Target 5 in Focus: Closing the Gaps in Vehicle Safety Across the Mano River Union

In the global effort to halve road traffic deaths by 2030, vehicle safety remains one of the most under-addressed but critical fronts. Across Africa, vehicles—particularly used imports—are increasingly common, yet alarmingly unsafe. In many cases, these vehicles arrive stripped of essential safety features, mechanically compromised, or entirely unfit for road use. While driver behaviour and infrastructure often take center stage in road safety discourse, it is the silent danger of unsafe vehicles that quietly contributes to thousands of preventable deaths each year.

Target 5 of the UN Decade of Action for Road Safety (2021–2030) brings this issue into focus. It calls for all new and used vehicles—whether produced, sold, or imported—to meet high-quality safety standards aligned with United Nations regulations or nationally recognized equivalents. In practical terms, this means requiring seatbelts, functioning brakes, airbag systems, pedestrian protection, and roadworthiness as standard—not optional. It also implies inspection mechanisms at import points, regular national testing, and clear laws that hold vehicle condition to account.

In the Mano River Union (MRU)—comprising Liberia, Sierra Leone, Guinea, and Côte d’Ivoire—the status of compliance with Target 5 is mixed and mostly insufficient.

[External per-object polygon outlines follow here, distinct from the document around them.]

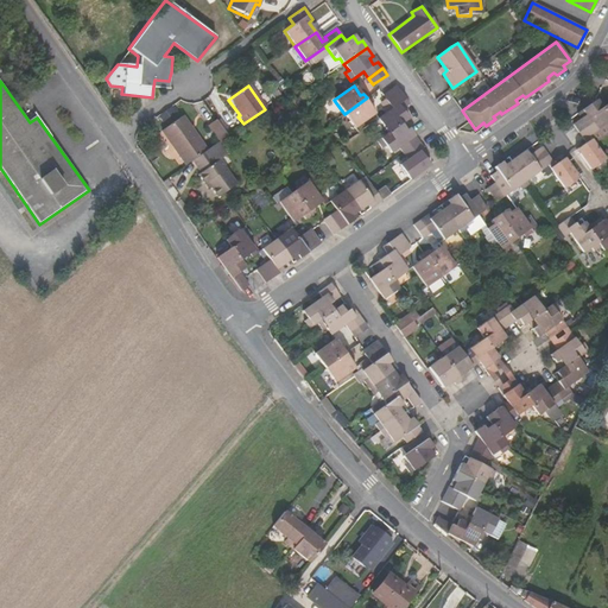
[(384,96),(382,96),(387,103),(400,93),(396,87),(384,96)]
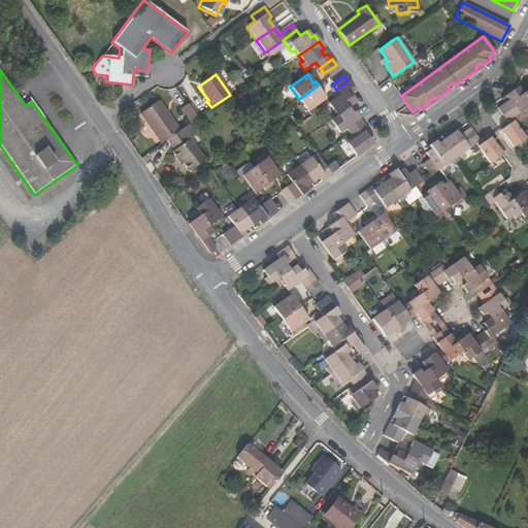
[(339,95),(328,103),(337,117),(348,108),(351,106),(355,103),(349,96),(355,91),(348,80),(336,90),(339,95)]
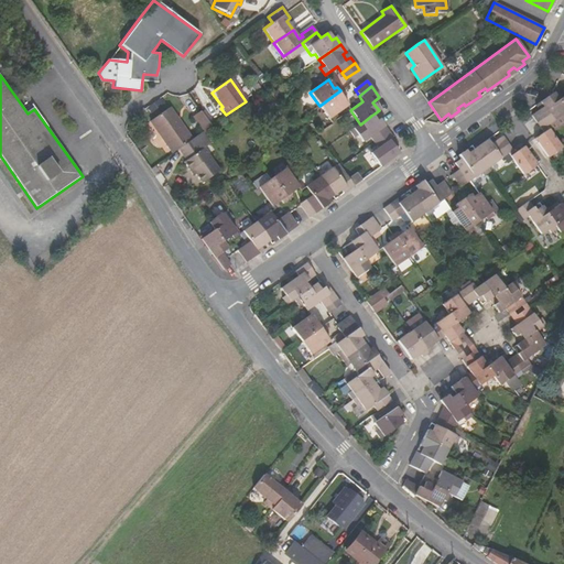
[(340,97),(344,95),(340,90),(320,106),(329,119),(347,106),(340,97)]
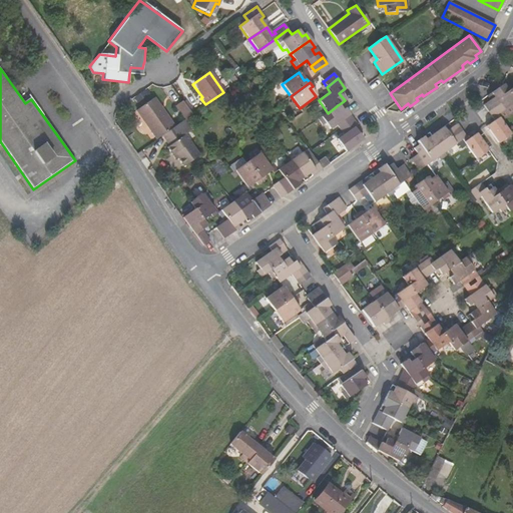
[(501,104),(505,110),(512,103),(512,96),(509,91),(504,85),(492,94),(494,97),(484,104),(489,113),(501,104)]
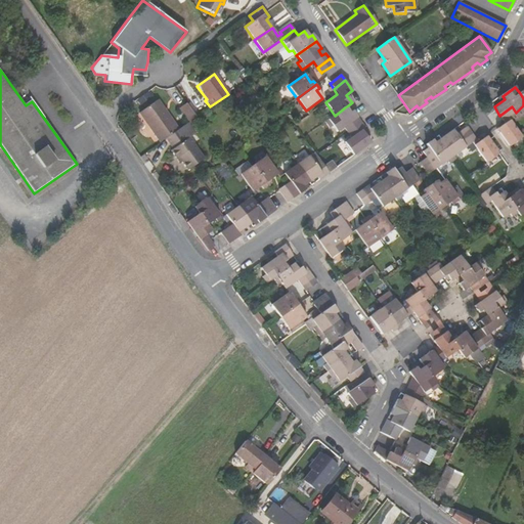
[(155,101),(137,114),(158,143),(163,139),(176,131),(155,101)]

RSAI’s independent evaluation reviewed each country across three indicators: the presence of safety standards for vehicles, the enforcement of technical inspection programs, and regulation over used vehicle imports. What emerges is a sobering picture: no MRU country has achieved full compliance, and in some, foundational laws are entirely absent.

🚦 Where Do the MRU Countries Stand?

The table below summarizes the current standing of each MRU country based on the three primary criteria evaluated:

Country Safety Standards for Vehicles Technical Inspection Program Used Vehicle Import Regulations Public Procurement Safety Measures
LR Liberia ❌ No standards in place ❌ No mandatory inspection system ❌ No restriction on unsafe imports ❌ No fleet safety requirements
SL Sierra Leone ❌ Absent ❌ No inspection system ❌ No formal import policy ✅ Safety required for government fleet
GN Guinea ❌ Absent ✅ Law exists (limited enforcement) ✅ Basic import rules in place ✅ Considered in procurement
CI Côte d’Ivoire ✅ National standards in place ✅ Mandatory technical inspections ✅ 5-year age limit & screening ✅ Fully integrated into procurement

From this snapshot, Côte d’Ivoire leads the region, having put in place periodic inspection systems, age-based import restrictions, and public procurement rules that prioritize vehicle safety. Guinea has some policies on the books but struggles with implementation. Sierra Leone has taken first steps with its public fleet but lacks systemic protections for general road users. Liberia lags furthest behind, with no law mandating inspections, no safety requirement for imports, and no oversight over government vehicle standards.

The implications of these findings are profound. Without safe vehicles, even the most well-designed road infrastructure and well-enforced traffic laws cannot protect road users. Vehicles that lack basic protection features significantly increase the severity of crashes, turning minor collisions into deadly events. The burden is especially heavy on pedestrians and informal transport users—those least protected and most reliant on the vehicle safety decisions made at the policy level.

Meeting Target 5 is both a challenge and an opportunity. The challenge lies in closing legislative gaps, building technical inspection capacity, and resisting the continued inflow of low-quality vehicles from overseas. But the opportunity is even greater: to set a new standard for safety in the region, to protect lives at scale, and to align vehicle markets with global best practices. Governments must not only adopt vehicle safety standards but also ensure compliance through customs enforcement, roadside inspections, and national vehicle databases.

To move forward, RSAI urges MRU countries to prioritize vehicle safety as a core pillar of their road safety strategies. Liberia and Sierra Leone should adopt legislation mandating technical inspections and regulating imports. Guinea should strengthen enforcement of its existing laws. Côte d’Ivoire should continue leading by aligning its standards with UN regulations and expanding its enforcement network. Regionally, the MRU Secretariat and ECOWAS can support this effort by developing a harmonized framework for safe vehicle imports and facilitating cooperation at border points.

In road safety, the vehicle is the final line of defense. If it fails, lives are lost. For the MRU countries to meet Target 5 and protect their citizens, vehicles must be treated not just as goods on wheels, but as safety-critical systems that require regulation, oversight, and accountability.

Because when lives are riding on four wheels—or two—there’s no room for compromise.